= LUMA Tower =

Tower in Arles, France

Luma Tower

The LUMA Tower is a building designed by Frank Gehry for the LUMA Arles arts center in Arles, France, commissioned by arts patron Maja Hoffmann, founder of the LUMA Foundation. It was inaugurated on July 4, 2021.

==Design==
About the outlook of the tower Gehry wrote: "We wanted to evoke the local, from Vincent van Gogh's painting Starry Night to the soaring rock clusters you find in the Camargue region. Its central drum echoes the circular plan of the Roman amphitheatre".

The building is 56 meters tall and has 12 floors (10 stories). It sits on a rotunda, "the Drum" of 54 metres in diameter and height 16 to 18 meters. The interior surface area is 15,000 sq.m., of which 2,000 sq.m. is dedicated for exhibitions and 1,4000 sq.m. for other purposes. It is covered with 11,000 angled reflective stainless steel panels.

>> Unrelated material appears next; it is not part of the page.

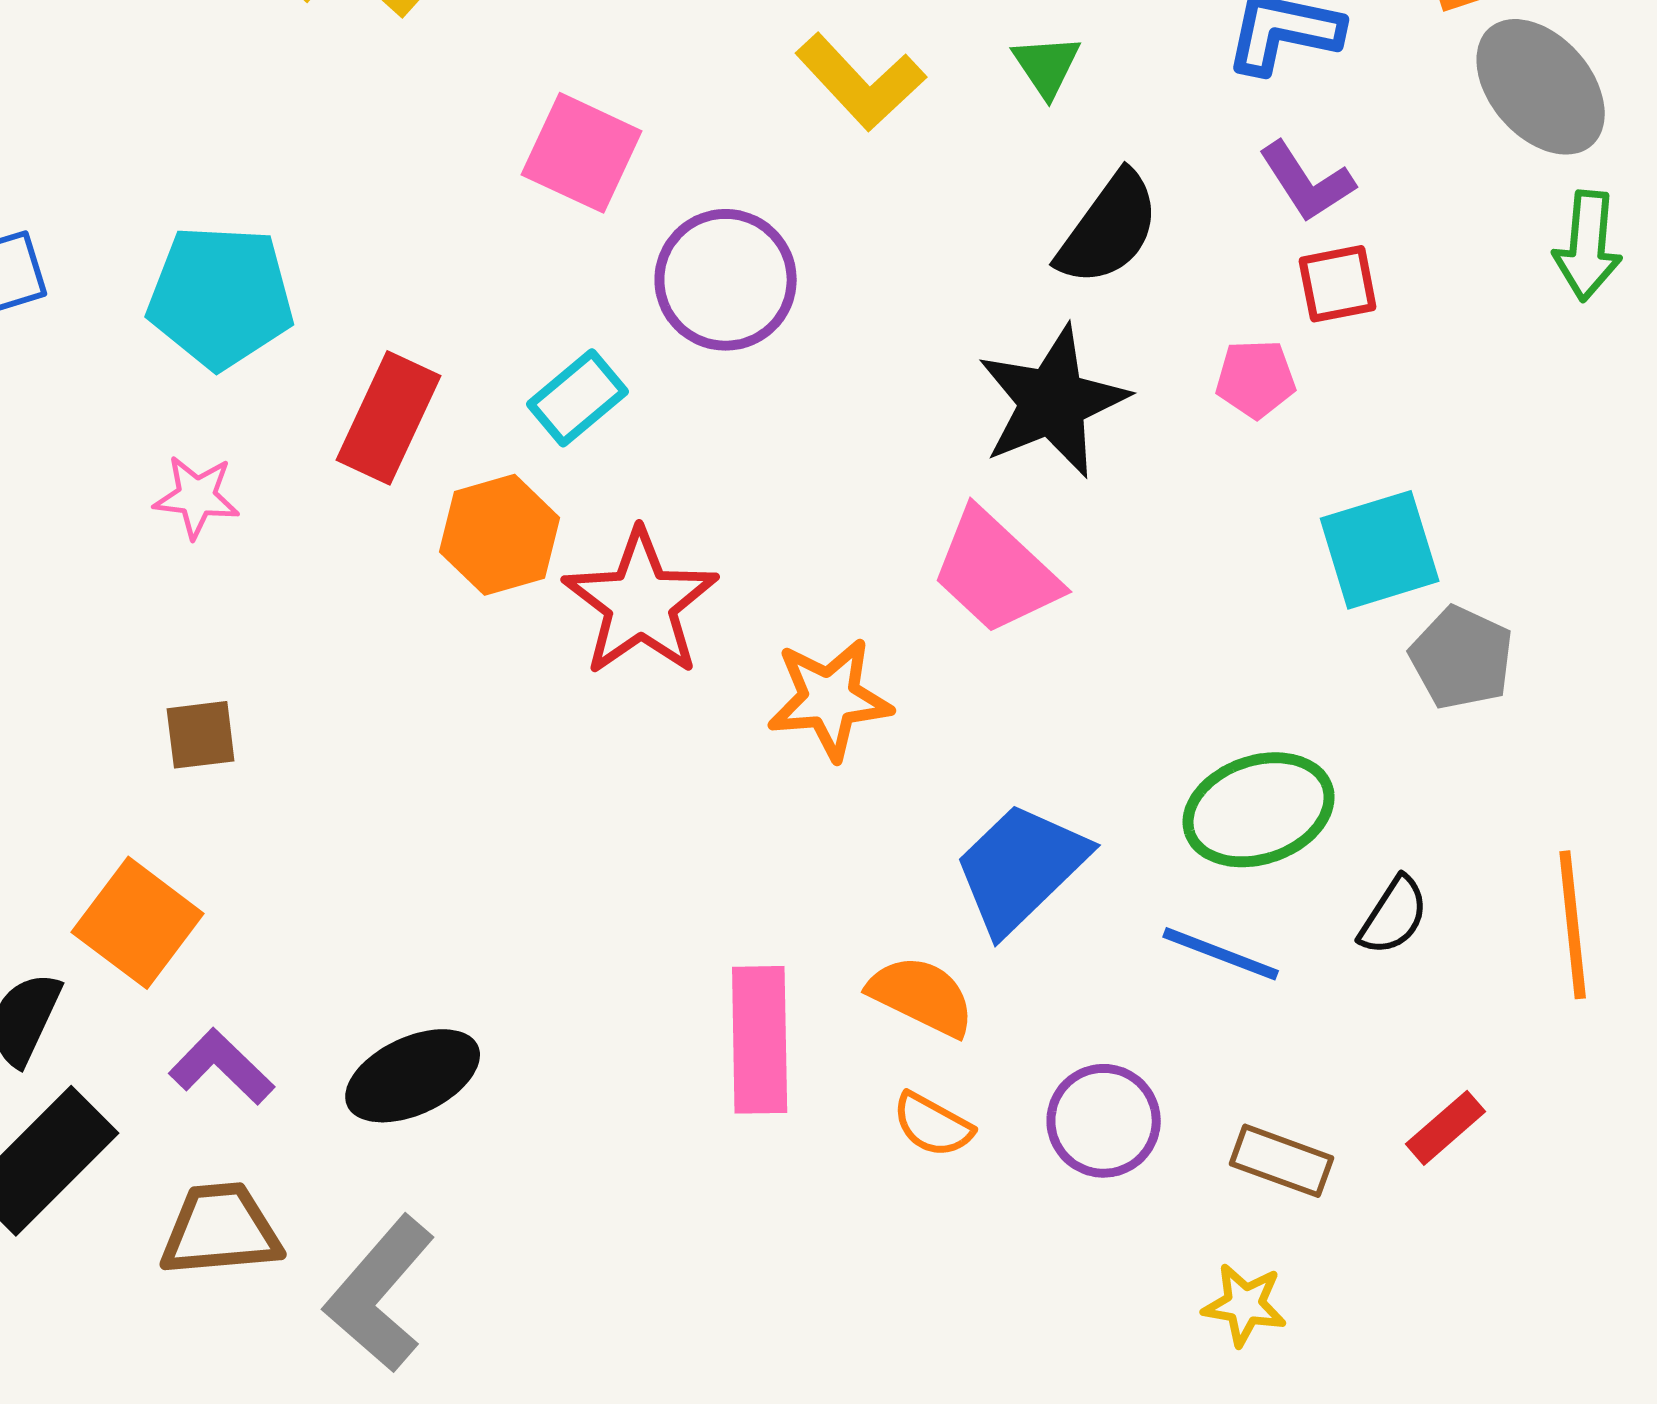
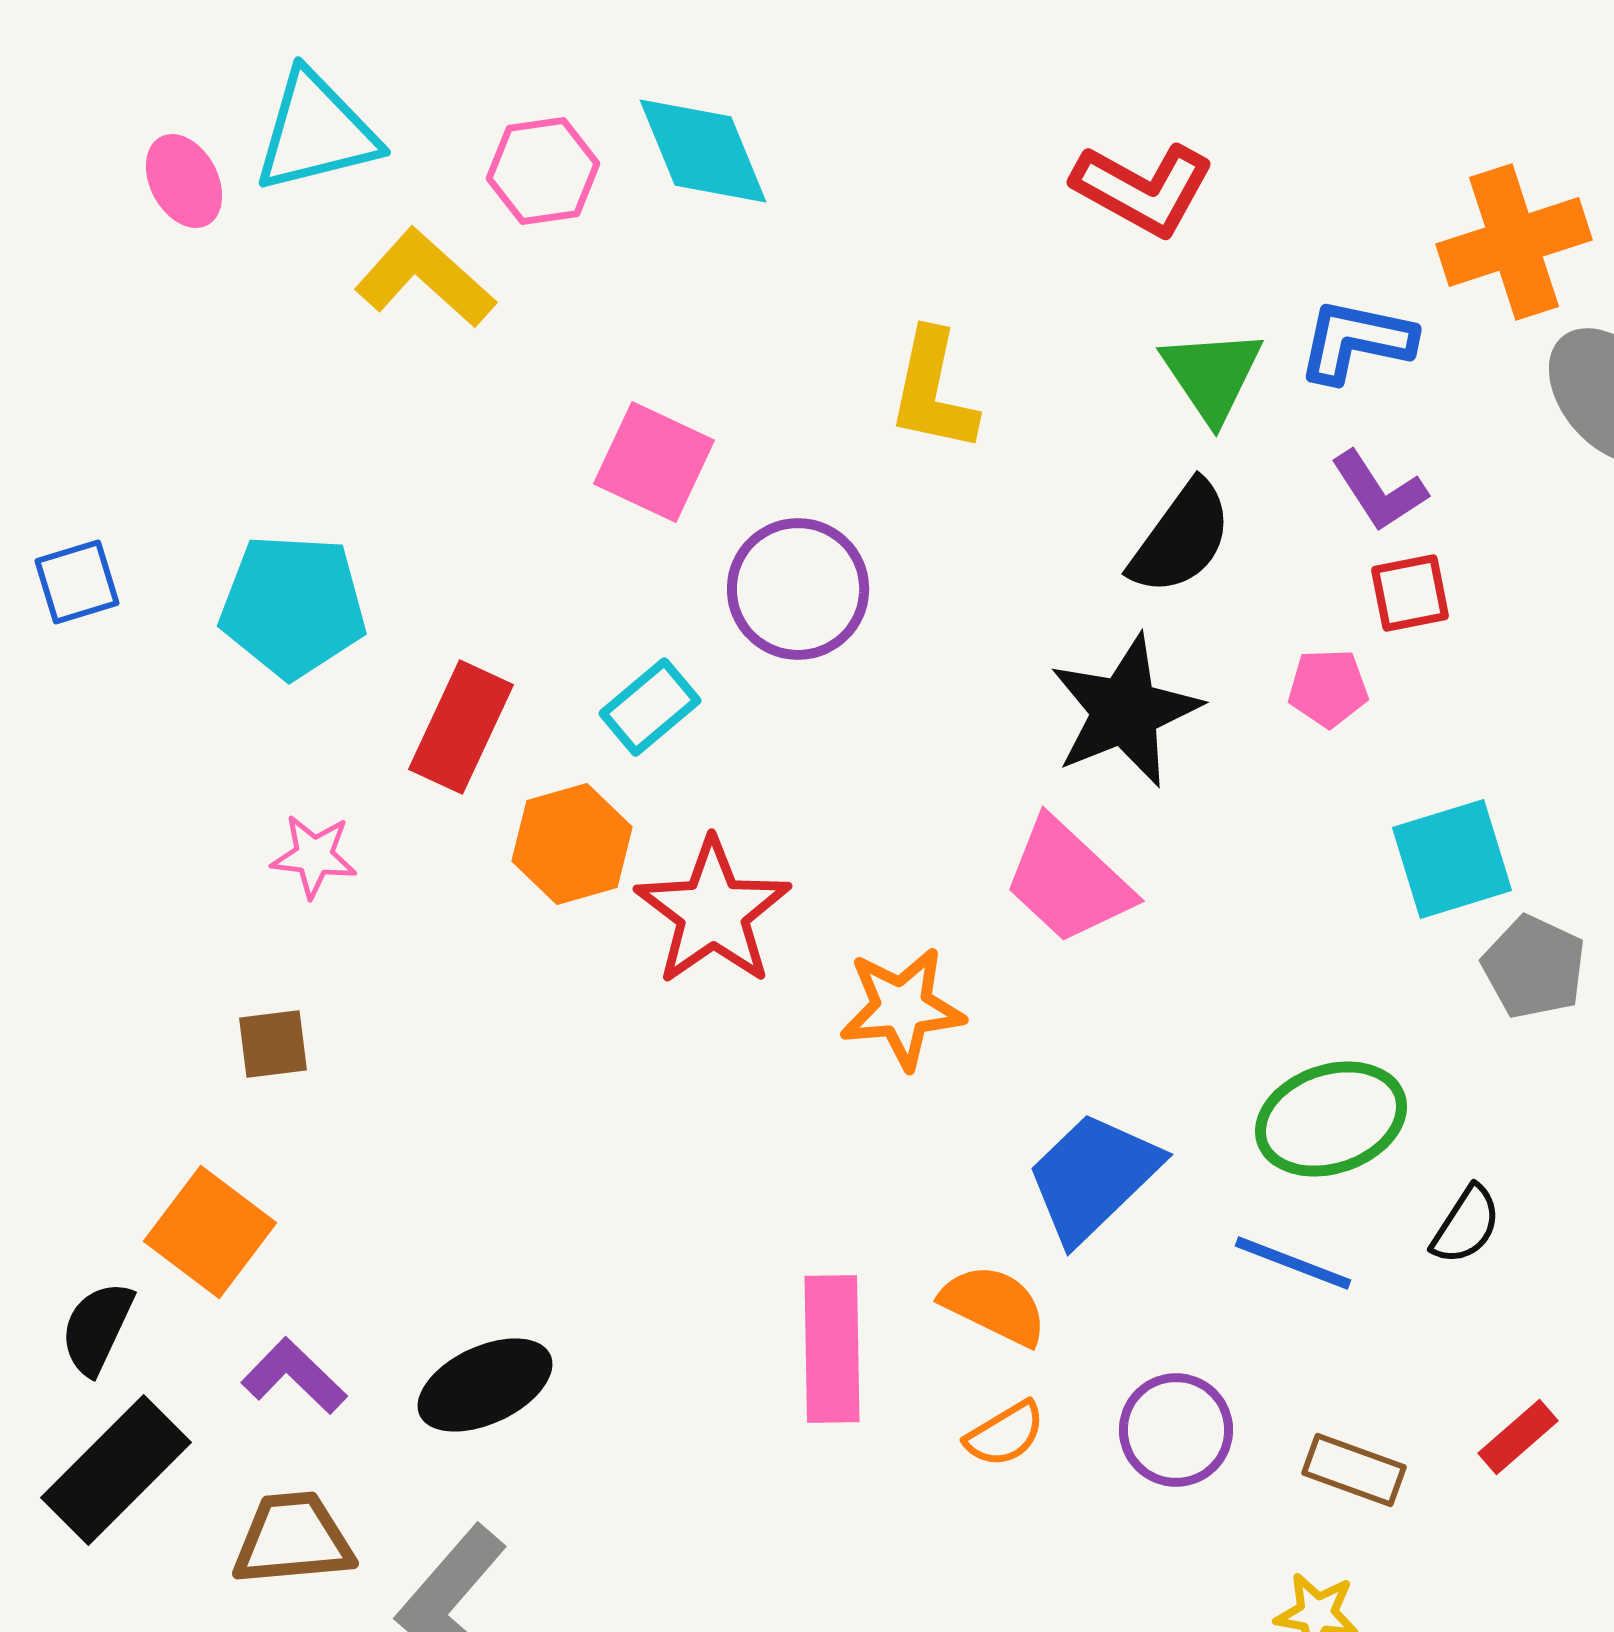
green triangle: (1047, 66) -> (1212, 375), moved, size x1.5
yellow L-shape: (861, 82) -> (933, 391), turned 55
pink star: (197, 497) -> (314, 856), moved
orange semicircle: (933, 1125) -> (1005, 1434), turned -60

The building includes exhibition spaces, workshops, a library, an auditorium with 150 seats, and a café.

==History==
The first project for LUMA Arles was presented by Maja Hoffmann and Frank Gehry in July 2008 to the city of Arles. It was rejected for being too tall. Only the third attempt was accepted in December 2012. Construction started in 2014.